The parallel metabolic responses observed in H2O2-stimulated macrophages collectively imply that PEG-HS/TiO2 may act through a common redox-sensitive mechanism to counterbalance the pro-glycolytic metabolic skew induced by diverse inflammatory and oxidative insults. This metabolic normalization appears conducive to M2 polarization and resolution of inflammation. The mechanistic link between ROS scavenging and metabolic reprogramming likely resides in the ability of PEG-HS/TiO2 to diminish intracellular oxidant burdens—including those directly generated by exogenous H2O2—that would otherwise stabilize hypoxia-inducible factor 1-alpha (HIF-1α) and drive the transcriptional activation of glycolytic enzymes. As shown in Figure S5A–B (Supporting Information), immunofluorescence staining revealed that H2O2 treatment markedly increased the nuclear accumulation of HIF-1α compared with the PBS control group, indicating stabilization and activation of HIF-1α. In contrast, co‑treatment with PEG‑HS/TiO2 significantly reduced the nuclear translocation of HIF-1α, with fluorescence intensity comparable to that of the control group. Consistent with the downregulation of HIF-1α, qPCR analysis (Figure S5C, Supporting Information) demonstrated that H2O2 treatment significantly elevated the mRNA levels of LDHA and PDK1 compared with the PBS control group, whereas co‑treatment with PEG‑HS/TiO2 reversed these increases.
By attenuating this redox-sensitive signaling axis, the nanocomposite appears to facilitate a metabolic shift away from aerobic glycolysis and toward a more balanced bioenergetic state, which in turn supports the acquisition of an anti-inflammatory, pro-resolving macrophage phenotype.
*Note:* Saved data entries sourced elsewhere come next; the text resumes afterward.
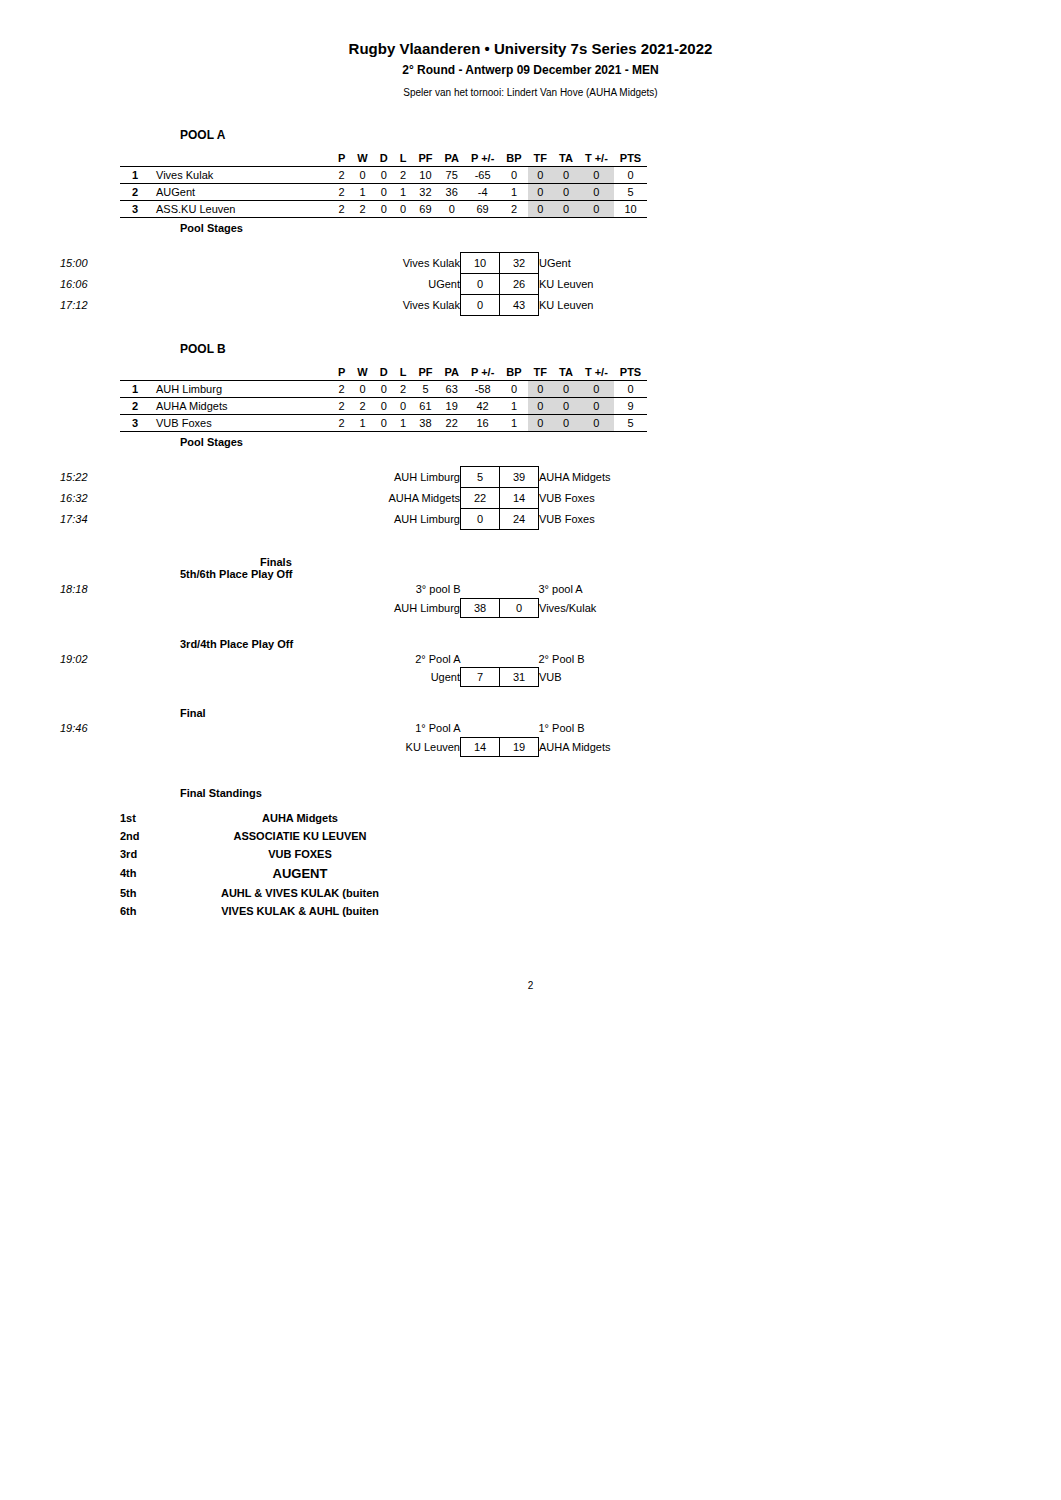Rugby Vlaanderen • University 7s Series 2021-2022
2° Round - Antwerp 09 December 2021 - MEN
Speler van het tornooi: Lindert Van Hove (AUHA Midgets)
POOL A
| | | P | W | D | L | PF | PA | P +/- | BP | TF | TA | T +/- | PTS |
| --- | --- | --- | --- | --- | --- | --- | --- | --- | --- | --- | --- | --- | --- |
| 1 | Vives Kulak | 2 | 0 | 0 | 2 | 10 | 75 | -65 | 0 | 0 | 0 | 0 | 0 |
| 2 | AUGent | 2 | 1 | 0 | 1 | 32 | 36 | -4 | 1 | 0 | 0 | 0 | 5 |
| 3 | ASS.KU Leuven | 2 | 2 | 0 | 0 | 69 | 0 | 69 | 2 | 0 | 0 | 0 | 10 |
Pool Stages
| 15:00 | Vives Kulak | 10 | 32 | UGent |
| 16:06 | UGent | 0 | 26 | KU Leuven |
| 17:12 | Vives Kulak | 0 | 43 | KU Leuven |
POOL B
| | | P | W | D | L | PF | PA | P +/- | BP | TF | TA | T +/- | PTS |
| --- | --- | --- | --- | --- | --- | --- | --- | --- | --- | --- | --- | --- | --- |
| 1 | AUH Limburg | 2 | 0 | 0 | 2 | 5 | 63 | -58 | 0 | 0 | 0 | 0 | 0 |
| 2 | AUHA Midgets | 2 | 2 | 0 | 0 | 61 | 19 | 42 | 1 | 0 | 0 | 0 | 9 |
| 3 | VUB Foxes | 2 | 1 | 0 | 1 | 38 | 22 | 16 | 1 | 0 | 0 | 0 | 5 |
Pool Stages
| 15:22 | AUH Limburg | 5 | 39 | AUHA Midgets |
| 16:32 | AUHA Midgets | 22 | 14 | VUB Foxes |
| 17:34 | AUH Limburg | 0 | 24 | VUB Foxes |
Finals
5th/6th Place Play Off
| 18:18 | 3° pool B | | | 3° pool A |
| | AUH Limburg | 38 | 0 | Vives/Kulak |
3rd/4th Place Play Off
| 19:02 | 2° Pool A | | | 2° Pool B |
| | Ugent | 7 | 31 | VUB |
Final
| 19:46 | 1° Pool A | | | 1° Pool B |
| | KU Leuven | 14 | 19 | AUHA Midgets |
Final Standings
| 1st | AUHA Midgets |
| 2nd | ASSOCIATIE KU LEUVEN |
| 3rd | VUB FOXES |
| 4th | AUGENT |
| 5th | AUHL & VIVES KULAK (buiten |
| 6th | VIVES KULAK & AUHL (buiten |
2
In summary, the data presented in this section demonstrate that PEG-HS/TiO2 effectively reprograms macrophage polarization from a pro-inflammatory M1 toward a pro-regenerative M2 phenotype. This immunomodulatory effect is accompanied by a pronounced suppression of pro-inflammatory cytokine expression and correlates with a normalization of glycolytic metabolism coupled with preservation of mitochondrial respiratory capacity. Notably, these protective metabolic effects are recapitulated under direct H2O2 challenge, underscoring the functional importance of the nanocomposite’s intrinsic ROS-scavenging activity in mediating immunometabolic reprogramming. These findings provide a compelling rationale for the application of PEG-HS/TiO2 as an immunometabolic modulator capable of fostering a favorable wound healing microenvironment through the resolution of maladaptive inflammation.
Compared with previously reported nanozyme-based wound dressings that primarily focus on ROS scavenging or antimicrobial activity, our PEG-HS/TiO2 nanocomposite offers several distinct advantages. First, the integration of HS phytochemicals provides sustained anti-inflammatory and antioxidant effects beyond the catalytic activity of TiO2 alone, as evidenced by the 72 h release profile and FTIR-confirmed chemical binding. Second, while several studies have reported M2 polarization induced by nanomaterials, the underlying immunometabolic mechanism—specifically, the link between ROS scavenging, HIF-1α stabilization, and glycolytic reprogramming—has remained largely speculative. Our study provides direct experimental evidence (immunofluorescence and qPCR for HIF-1α, LDHA, and PDK1) supporting this mechanistic axis. Third, unlike systemically administered nanomedicines that may cause off-target toxicity, our topical application strategy, combined with comprehensive biosafety data (ICP-MS, CBC, and cytokine profiles), supports a favorable safety profile for clinical translation.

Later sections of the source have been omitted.